Le Pogge est un caractère typographique qui puise ses spécificités dans les tracés calligraphiques de la minuscule carolingienne du IXe siècle, à la manière des humanistes au XVe siècle ; notamment sous l’influence de Poggio Bracciolini.
De Alcuin,
Bien que les sources du Moyen Âge nous révèlent des graphies très nombreuses, variant avec les époques et les lieux, on peut cependant admettre qu’une écriture l’a emporté durant près de quatre siècles au point d’éclipser les autres : celle que l’on a appelée « caroline », du nom de Charle(magne) sous le règne duquel elle a été mise au point. La minuscule caroline, somme des écritures livresques les plus lisibles à l’époque, a été imposée par Charlemagne en 789 dans toutes les écoles, scriptorii et monastères de l’Empire (qui comprenait toute l’Europe occidentale) parallèlement à la réforme des études et de la liturgie.
Sous l’impulsion d’Alcuin (730 — 804), savant et artisan important de la renaissance carolingienne, elle a été créée d’un choix délibéré pour faire de cette écriture empreinte de force et de clarté, de simplicité et d’une excellente lisibilité, un instrument d’unification de la pensée de l’Occident chrétien. La caroline est une lettre décisive pour l’évolution de l’écriture. C’est elle que reproduit aujourd’hui le bas de casse, par l’intermédiaire de l’écriture humanistique du XVe siècle.
à Poggio Bracciolini.
Dès le XVe siècle, l’Europe connaît une profonde mutation politique, économique et culturelle. Caractérisée par une rupture progressive avec la société féodale et un regain d’intérêt pour l’Antiquité : la Renaissance. Un mouvement philosophique et artistique donc, qui entend s’éloigner de la « barbarie » et de la pensée scolastique du Moyen Âge pour ressusciter le faste de la culture classique.

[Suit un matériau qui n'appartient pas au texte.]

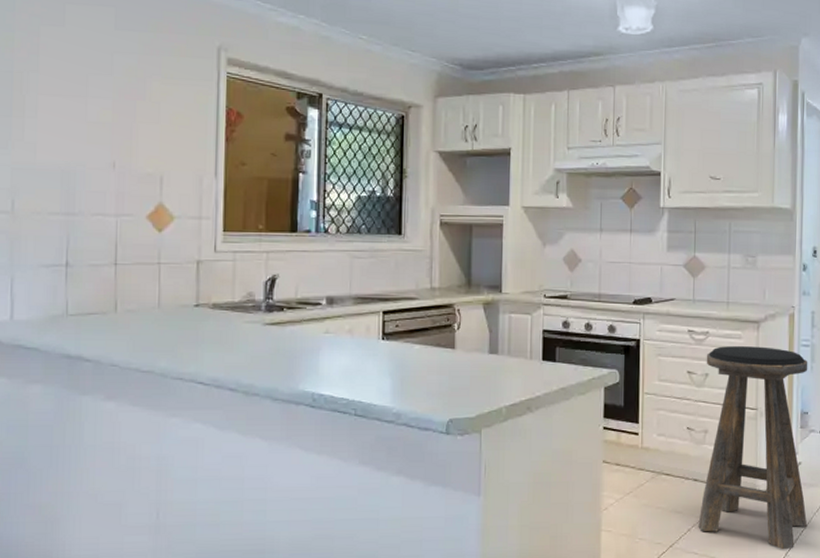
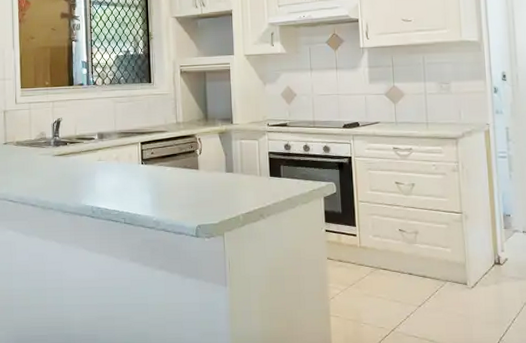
stool: present [698,346,808,550] -> none [411,159,519,336]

Si l’on considère les débuts de l’humanisme à Florence vers la fin du XIVe siècle et dans la première décennie du XVe siècle, on constate qu’il s’agit surtout d’un mouvement littéraire inspiré par Pétrarque et ses disciples, Coluccio Salutati, Niccolo Niccoli, et Poggio Bracciolini. Ces érudits sont alors engagés dans une quête qui s’apparente moins à une entreprise de création qu’à une redécouverte, celle de l’héritage littéraire de l’ancienne Rome, héritage perdu ou mésestimé. C’est ainsi qu’ils découvrent plusieurs spécimens transcrits dans la belle écriture minuscule du IXe siècle. N’ayant eu connaissance d’aucun style d’écriture latine antérieur, ils en concluent, peut-être un peu hâtivement, qu’ils ont découvert l’écriture classique des Romains. Avec une grande évidence, ils adoptent cette minuscule caroline pour calligraphier leurs manuscrits. Celle-ci se voit notamment magnifiée et stabilisée à travers la main de Paggio Bracciolini (1380 — 1459), célèbre érudit humaniste florentin.

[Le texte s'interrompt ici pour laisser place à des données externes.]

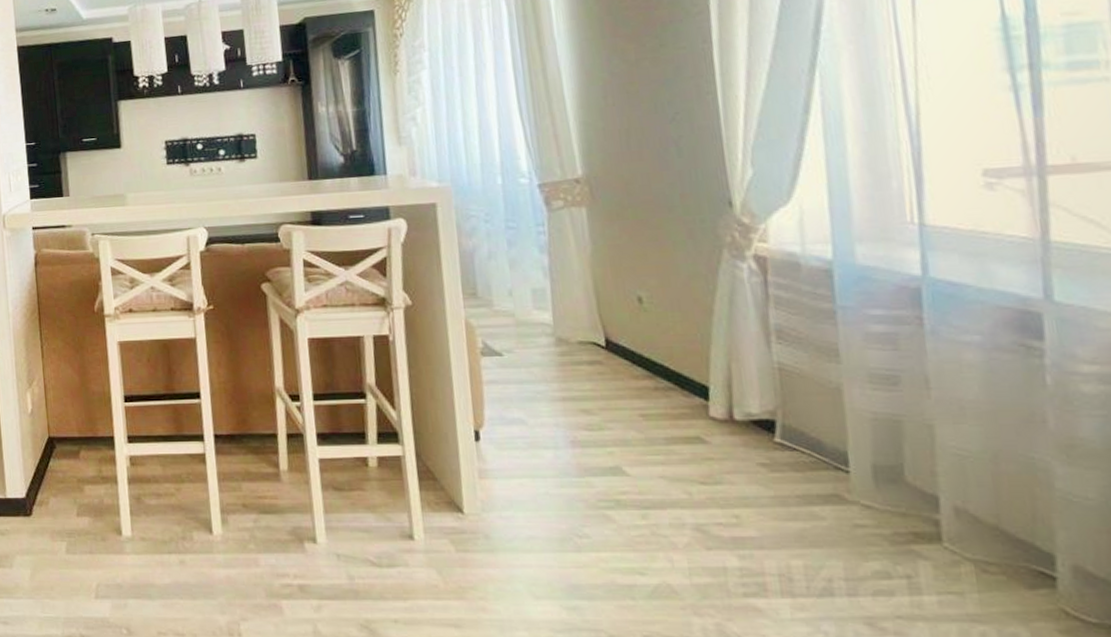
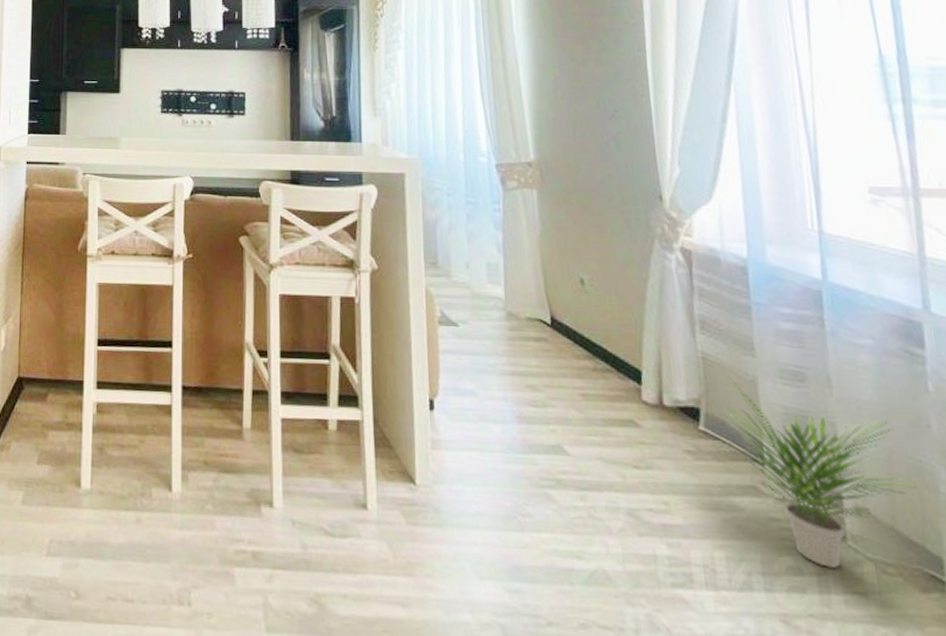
potted plant: none [801,386,1027,572] -> present [722,376,917,570]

Dans la structure morphologique des écritures humanistiques, les capitales, statiques, monumentales et cérémoniales répondent parfaitement à la solennité de leur fonction de titrage. Au contraire, les bas de casse minuscules, dont la fonction est de composer le discursif, sont dynamiques, nées de l’animation des modèles de capitales lapidaires à travers les âges, par le gestuel rapide de la main du scripteur. Ils sont faits d’une succession de courbes quasi sensuelles, où les lettres à axe oblique, ne trouvent leur équilibre que dans le mouvement dextrogyre du ductus préservant le gestuel des attaques et finales, liant les unes aux autres en les déroulant dans le mot et dans la ligne. Les ascendantes et descendantes relativement longues, assurent la silhouette marquée de chaque mot-idéogramme, garantissant une parfaite identification.
Spécimen
Les formes rondes et aimables de ces écritures traduisent assez bien l’esprit de tolérance de l’humanisme de la Renaissance italienne, né dans cet environnement méditerranéen accueillant. L’imprimerie naissante crée alors une série de caractères romains imitant l’écriture humanistique utilisée dans nombre de manuscrits de l’époque et renforce son aspect droit et régulier. Le « Pogge » est un caractère contemporain qui puise ses spécificités dans ces tracés calligraphiques, et souhaite s'inscrire dans cette même recherche d'un idéal mythique en harmonie avec l'homme.